Phone locator apps like Find My iPhone do provide real-time GPS tracking – but they require explicit opt-in from the phone owner. The device‘s location sharing options must be enabled and it must be logged into the relevant app account.

Cell Tower Triangulation

A phone‘s approximate location can sometimes be inferred by analyzing data from the cell towers it‘s connected to. But this data is only accessible to mobile carriers – it‘s not something just anyone can view. Law enforcement can request access to cell site location records with a warrant, but they must have court approval and show probable cause.

The bottom line is that there‘s no publicly available service or technology that can track any cell phone‘s location by number alone. Real-time GPS tracking requires explicit user opt-in through a specific app platform or access to carrier-level data that is restricted.

Of course, even without precise location data, the amount of personal information exposed through data brokers is still concerning. Details like home addresses, social connections, and legal records could be exploited for targeted scams, stalking, and reputation damage. Proactively opting out from data broker sites is one of the best ways individuals can protect themselves.

Additional Steps to Protect Your Personal Data Online

Removing your info from PeopleWhiz and other data brokers is a great first step in reclaiming your digital privacy. But there are many other proactive measures you can implement:

  • Tighten up social media privacy settings – Make sure only trusted contacts can see sensitive details on your profiles. Don‘t accept requests from strangers.
  • Use an identity monitoring service – These tools scan the web and dark web for signs your personal data has been exposed or compromised in a breach.
  • Invest in a virtual private network (VPN) – VPNs encrypt your internet traffic and mask your IP address/location from prying eyes.
  • Adopt secure password practices – Use a password manager to generate and store strong, unique passwords for every account.

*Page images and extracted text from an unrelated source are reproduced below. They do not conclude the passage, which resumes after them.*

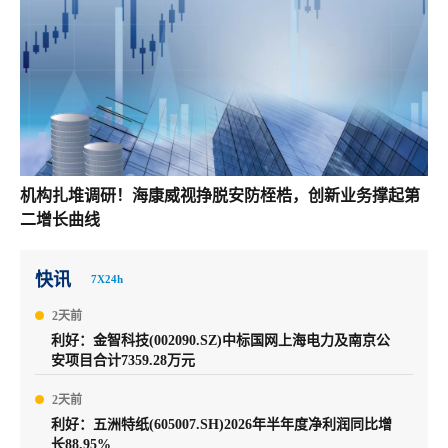
机构扎堆调研！海康威视挣脱安防桎梏，创新业务撑起第
二增长曲线
快讯
7X24h
2天前
利好：金智科技(002090.SZ)中标国网上海电力及南京公
安项目合计7359.28万元
2天前
利好：五洲特纸(605007.SH)2026年半年度净利润同比增
长88.95%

Never reuse passwords across sites.
  • Opt-out of data sharing when possible – Look for privacy settings that let you opt-out of behavioural advertising and third-party data sharing. Many apps and sites now offer these to comply with privacy laws.
  • Limit what data you provide – Don‘t fill in optional fields on online forms if you don‘t have to. Provide alternative contact info like a P.O. box or dummy email when possible.
  • Use identity-masking tools – Services like MySudo, Burner and provide virtual phone numbers, email addresses, and payment cards to help you interact online anonymously.

Ultimately, total online privacy is difficult to achieve in the digital age. So much of the infrastructure and economy of the web is built on the collection and exchange of personal data. But by understanding how that data is gathered and proactively controlling what‘s out there, you can significantly mitigate your risk. Supporting online privacy legislation and technologies is also critical for a safer digital future.

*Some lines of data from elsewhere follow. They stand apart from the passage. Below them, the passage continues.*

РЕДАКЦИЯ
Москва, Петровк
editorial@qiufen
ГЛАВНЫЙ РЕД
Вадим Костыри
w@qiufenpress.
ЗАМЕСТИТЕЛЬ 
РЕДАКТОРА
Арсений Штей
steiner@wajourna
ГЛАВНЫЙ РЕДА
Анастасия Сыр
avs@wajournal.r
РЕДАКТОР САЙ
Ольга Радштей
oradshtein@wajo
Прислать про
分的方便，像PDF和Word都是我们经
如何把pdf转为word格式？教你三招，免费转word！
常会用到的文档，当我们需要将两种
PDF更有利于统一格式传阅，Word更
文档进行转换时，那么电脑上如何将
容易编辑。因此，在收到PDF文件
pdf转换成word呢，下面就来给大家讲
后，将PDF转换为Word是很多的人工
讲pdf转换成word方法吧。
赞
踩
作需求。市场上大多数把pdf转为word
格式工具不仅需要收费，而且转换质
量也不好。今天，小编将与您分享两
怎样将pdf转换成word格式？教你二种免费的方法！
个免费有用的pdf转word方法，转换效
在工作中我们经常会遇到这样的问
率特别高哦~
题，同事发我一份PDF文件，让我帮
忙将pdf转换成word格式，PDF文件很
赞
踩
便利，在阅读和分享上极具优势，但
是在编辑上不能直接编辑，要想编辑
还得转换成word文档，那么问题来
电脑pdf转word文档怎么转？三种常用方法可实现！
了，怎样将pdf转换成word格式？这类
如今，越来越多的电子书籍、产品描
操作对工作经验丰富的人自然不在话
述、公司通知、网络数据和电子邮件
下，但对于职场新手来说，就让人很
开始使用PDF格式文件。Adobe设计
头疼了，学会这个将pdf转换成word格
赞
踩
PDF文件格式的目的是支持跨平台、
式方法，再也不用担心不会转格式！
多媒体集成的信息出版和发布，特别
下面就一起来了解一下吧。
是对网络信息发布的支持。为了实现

Future Solutions for Personal Data Control

Combating the unchecked spread of personal data online will require a coordinated effort between individuals, regulators, and technologists. Some potential long-term solutions:

  • Federal data privacy law – A national privacy law, like the EU‘s GDPR, could mandate limits on data collection, more transparency, and easier opt-outs. The proposed American Data Privacy and Protection Act is a step in this direction.
  • Personal data marketplaces – Emerging blockchain projects like the Cirus Foundation aim to give users more control over their data and the ability to profit from it themselves.
  • Decentralized identity – Tools that give individuals a secure, self-sovereign digital identity (rather than countless profiles scattered across databases) could limit unauthorized data sharing.
  • Homomorphic encryption – This cutting-edge cryptographic technique allows computations on data while keeping it encrypted, potentially enabling more privacy-safe data analysis.

While the personal data economy won‘t change overnight, public awareness of the issue is growing. By demanding more transparency and control over how our data is used, we can work towards a world where technology serves the interests of individual privacy rather than exploiting it.